The second powerful winter storm to affect the region, and the country, in less than a week, brought another round of highly impactful weather to West Texas. Sunday (26 February) started off mild, cloudy (and foggy in spots) and moist as breezy southerly winds carried Gulf of Mexico moisture into the southern High Plains. This rare moist start to a West Texas winter day even provided pockets of drizzle, a few light showers and a brief isolated thunderstorm through the morning hours. However, this was only a subtle taste of what was to unfold through the afternoon and evening hours.
The powerful winter storm system, the same one that brought heavy snow and blizzard conditions to very low elevations in southern California, accelerated through the Four Corners and emerged across the central and southern High Plains Sunday afternoon and evening. As this occurred, rapidly deepening low pressure, in cahoots with a dryline and Pacific cold front, turned up the wind dramatically across the entire region. Initially gusty southerly winds not only transported moisture northward, but began to loft enough blowing dust to turn the sky an eerie red/brown by early to mid-afternoon.

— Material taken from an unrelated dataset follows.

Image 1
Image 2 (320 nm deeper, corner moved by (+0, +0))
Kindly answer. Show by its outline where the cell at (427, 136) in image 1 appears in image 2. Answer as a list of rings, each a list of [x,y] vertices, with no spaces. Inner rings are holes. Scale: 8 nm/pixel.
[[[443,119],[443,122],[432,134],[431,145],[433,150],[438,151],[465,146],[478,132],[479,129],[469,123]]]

Then, as the Pacific front raced out of eastern New Mexico, the wind and dust levels went from unpleasant to downright disgusting and dangerous. Widespread severe (58+ mph) wind gusts lofted copious amounts of dust, dropping the visibility to and below 1/4 mile in most locations on the Caprock through the late afternoon hours. The dust didn’t stop at the edge of the Caprock, but instead swept through the Rolling Plains during the evening, eventually moving on into Oklahoma and North and East Texas. The thick dust persisted for quite some time, and aside from the color and feel, had the appearance of fog given the persistent low visibility. Unfortunately, the thick dust make travel difficult to impossible and contributed to several accidents around the region.
When the cold front overtook the dryline, widespread showers and thunderstorms filled in over the southeast Texas Panhandle into the Rolling Plains. The storms did provide a little rain in spots as a quick-moving line raced eastward, but they also enhanced the wind and a few locations even experience hail, as large as golf balls in Memphis.
Wind gusts of 60 to 80 mph were common with the strongest thunderstorm activity, but the West Texas Mesonet site one mile northeast of Memphis recorded an impressive 114 mph gust. Thankfully, this magnitude of wind appeared quite localized, though the town of Memphis did have some damage, both from the wind and wind-driven hail. Several windows were broken, roofs were damaged and carports were destroyed.
The damaging winds weren’t confined to locations where the thunderstorms moved through. Instead, wind gusts of 60 to 80 mph were common across the Caprock from the late afternoon through the evening hours before gradually dropping to breezy levels by early Monday.
The Lubbock Airport officially measured a peak wind gust of 77 mph at 7:20 pm. The resulting thick blowing dust dropped Lubbock’s visibility to at or below 1/4 mile from 5:53 pm to 7:14 pm, with zero visibility observed from 5:57 pm to 6:10 pm. The visibility finally recovered above 1 mile at 8:04 pm, but didn’t improve above 6 miles until 4 am on Monday.
Behind the dryline, the intense winds and warm and much drier air created a period of critical fire weather. These conditions supported the ignition and spread of several wildfires on the South Plains, including one west of Levelland and a second in northwest Lamb County ( west of Springlake). Smoke plumes from both of the fire listed can be seen clearly in the radar animation located several images above.
On the positive side, the thunderstorms did bring a little rain to the region, primarily the southern Texas Panhandle and eastern Rolling Plains. Even where the storms raced through, rain totals generally ranged from a few hundredths to a quarter inch. Childress officially record 0.18 inches of rain, while Lubbock only had a trace.